Он обещал, перед окончательным отъездом в Россию, заехать к ним в Виллингсгаузен, где Рейтерн жил с семьей у тестя своего Шверцеля. И заехал, провел три дня в старинном замке — они прошли очаровательно. На прощание Лиза, к некоторому его удивлению, кинулась к нему на шею и «прильнула с необычайной нежностью». Ей было тринадцать лет, он расставался с Рейтернами будто и навсегда. Рейтерн «со своею кистью должен был оставаться на Рейне и был прикован к семье многочисленной; мне указан был двор, и вся моя жизнь была предана безусловно одному, главному; казалось, что между нами не могло быть ничего общего, так же как Рейну не можно было никогда слиться с Невой». «Казалось, всему конец». Внезапная нежность девочки его удивила, но в душе следа не оставила.
Всей судьбы своей он тогда еще не знал. В сентябре 33 года он был уже в Петербурге, в удобной спокойной дворцовой квартире. Опять литературе отставка. Достаточно хлопот и с наследником.
Приближалось совершеннолетие его, и характер занятий с ним менялся. С 34 года к нему назначали «попечителем» князя Ливена, юридические лекции читал Сперанский, по иностранной политике — барон Бруннов. Теперь уже взрослые — министры, генерал — адъютанты, представители науки и литературы — составляли его общество, — Жуковский на первом месте, конечно.
Заботы и занятия с наследником настолько для него возросли, что на великого князя Константина Николаевича уже не хватало. К нему пригласили А. Ф. Гримма. (Павского же от законоучительства отстранили, по настоянию митрополита Филарета.) Жуковский отца Герасима Павского очень ценил, как и сам император. Но с Филаретом бороться было трудно. Жуковскому пришлось уступить: святитель обвинял Павского в «историзме» преподавания, в разных «уклончиках», неточных определениях и т. п.
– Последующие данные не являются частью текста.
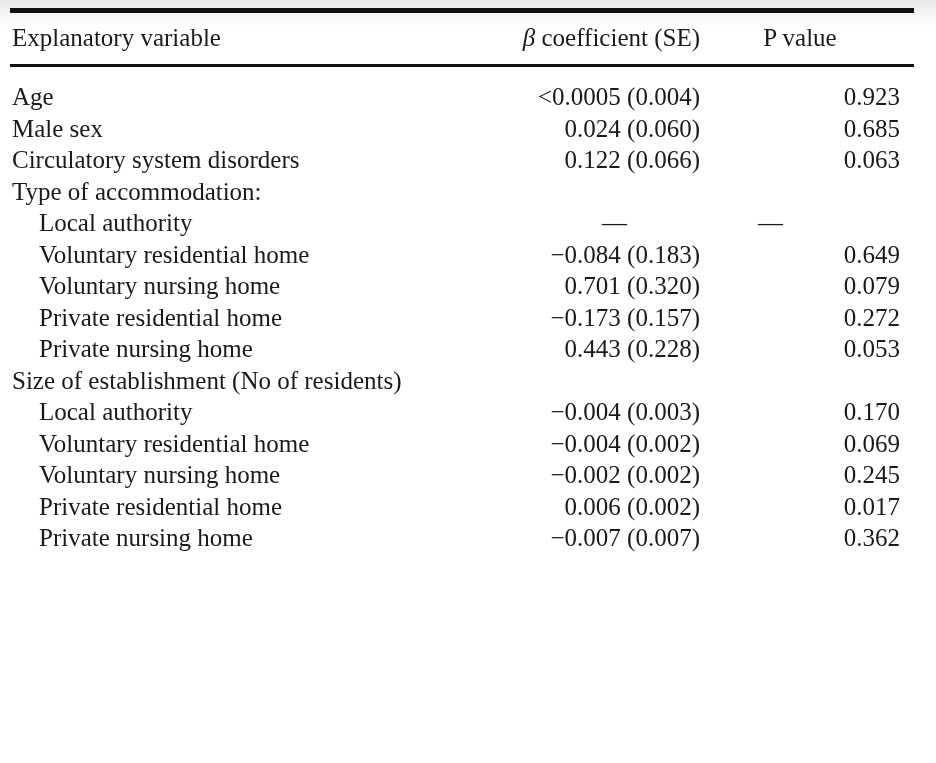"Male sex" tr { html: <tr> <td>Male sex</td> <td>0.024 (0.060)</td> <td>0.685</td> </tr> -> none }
В 1835 году все это вообще кончилось. Наследник уже взрослый, обычные полугодовые экзамены миновали. В присутствии всей императорской семьи, при профессорах, генералах, разных приглашенных придворных высокий и красивый молодой человек с крупными чертами лица, горячий и увлекающийся, с оттенком романтизма и рыцарства, с бурным темпераментом, благополучно сдал последнее, как бы выпускное испытание. Учить его больше нечему. Жуковский остался при нем, однако, еще не один год, как бы «надзирателем за душой» — воспитателем в высшем смысле.
Прощание с Россией
В 1831 году Жуковский написал несколько русских сказок. Писал их и позже. Одно время Гоголь вообразил, что Жуковский становится поэтом народа русского, отходя от Запада. При всем, однако, белевском своем происхождении певцом России Жуковский не стал. Русский он, но не Аксаков.